Here's a little tidbit I just ran across.

Regarding how time skews equations in Quantum Theory, here's a quote (from the very end of the article):

..."But Hawking has already done it, with a much simpler idea. Suppose the universe is undergoing the Big Crunch, when all the stars and galaxies come raining down, and the universe is rolled up into a little ball, as it was during the Big Bang. Suppose we want to calculate the instantaneous four-dimensional radius of the universe:

dR = sqrt( dr**2 - dt**2 )

When the rate of change becomes zero, the spatial radius of the universe is very small, but non-zero, all because of the minus sign contributed by time. And time squared is negative only because time is an imaginary number. This is another way of saying time travel in the physical universe is impossible.
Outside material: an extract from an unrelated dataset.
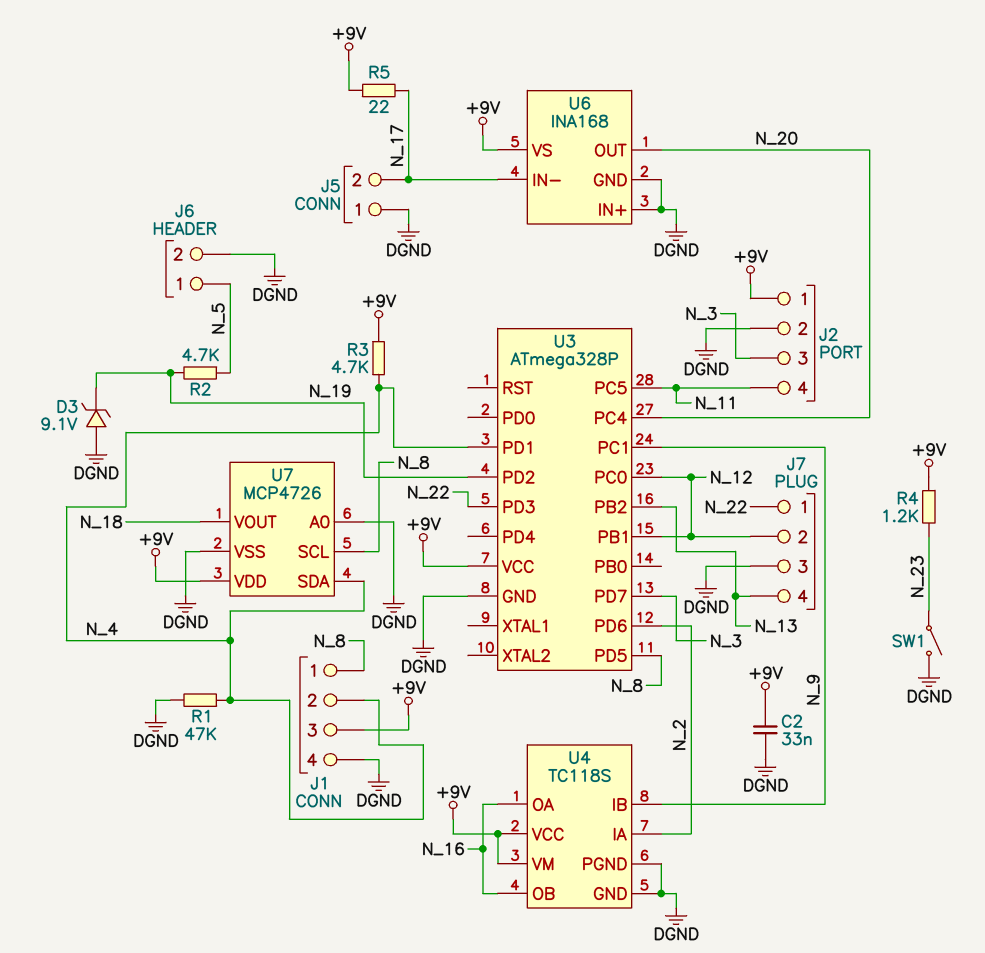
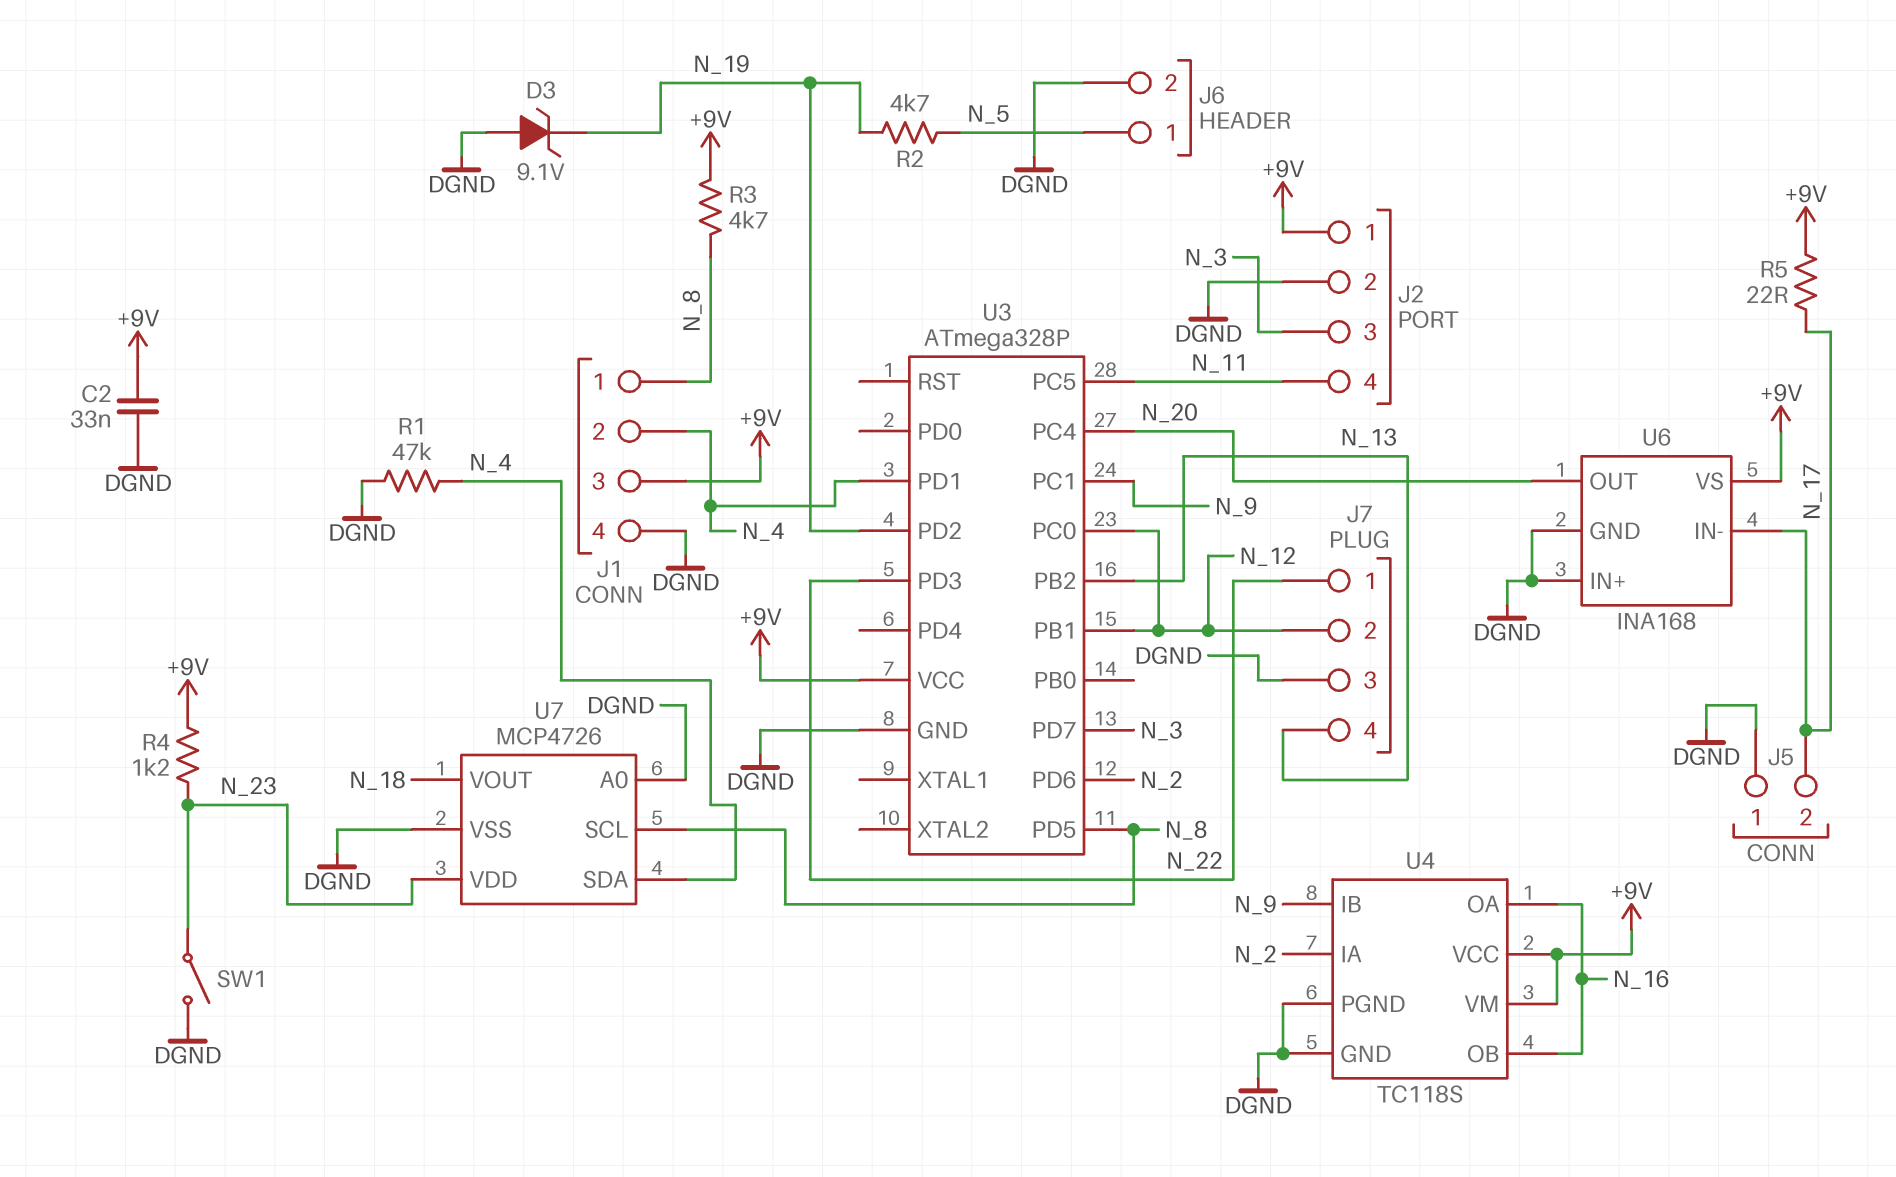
R3: 4.7k (+9V, N_4) -> 4.7k (+9V, N_8)
U7 pin VDD: +9V -> N_23

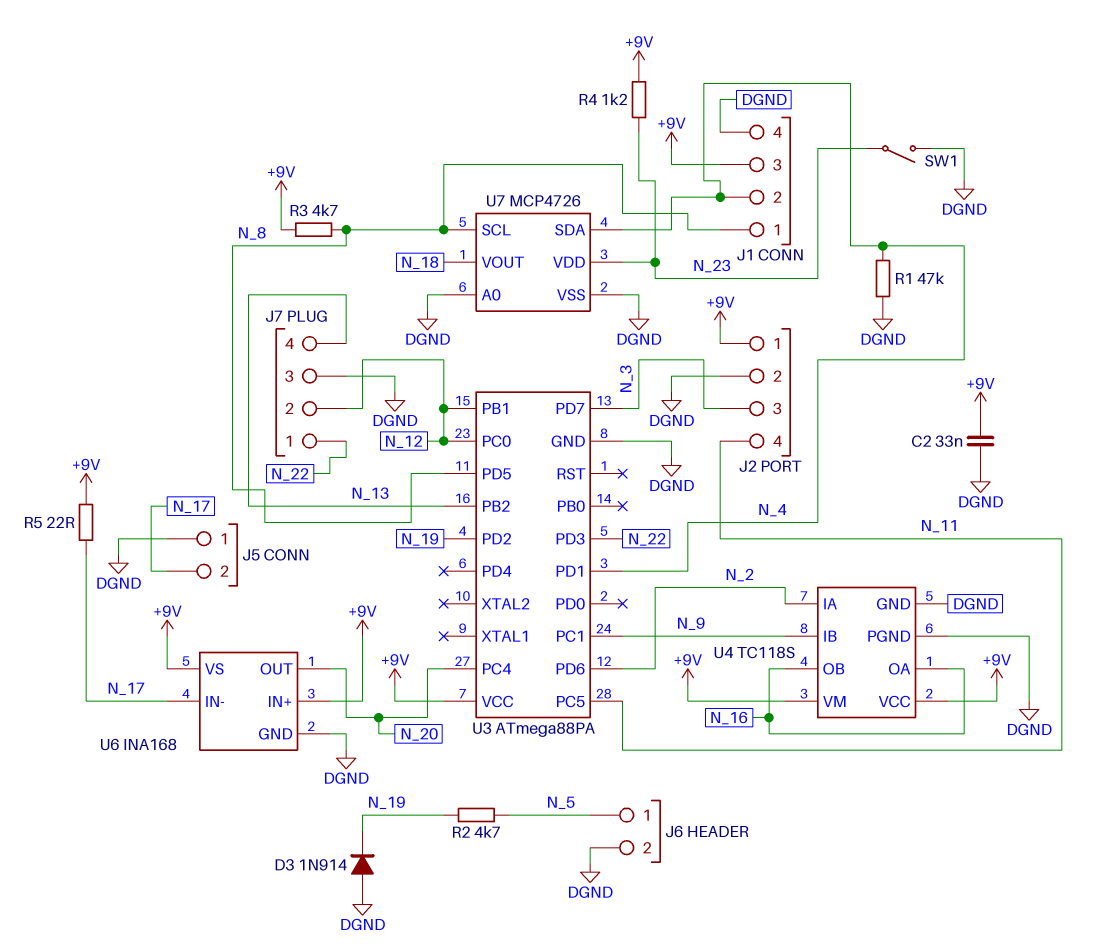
D3: zener 9.1V (A DGND, K N_19) -> diode 1N914 (A DGND, K N_19)
U3: ATmega328P -> ATmega88PA
U6 pin IN+: DGND -> +9V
The past and future of the physical universe do not exist."...

It's from:


Very impressive article at http://members.aol.com/Thales97/physic21.htm
The author covers a LOT of ground. I don't have the knowledge it takes to grasp the concepts of many of the equations we often see plastering the pages of QM academic papers, but I do understand that mathematitions and physicists often take the liberty to insert imaginary terms into their equations in order to "force" a desired result. And the result they are looking for quite often has no application in the "real" world. Theoretical Physics is just that -- playing mind games with numbers! I agree with the statement that "...time travel in the physical universe is impossible", but not because it can be "proven" mathematically, but because it doesn't make sense logically.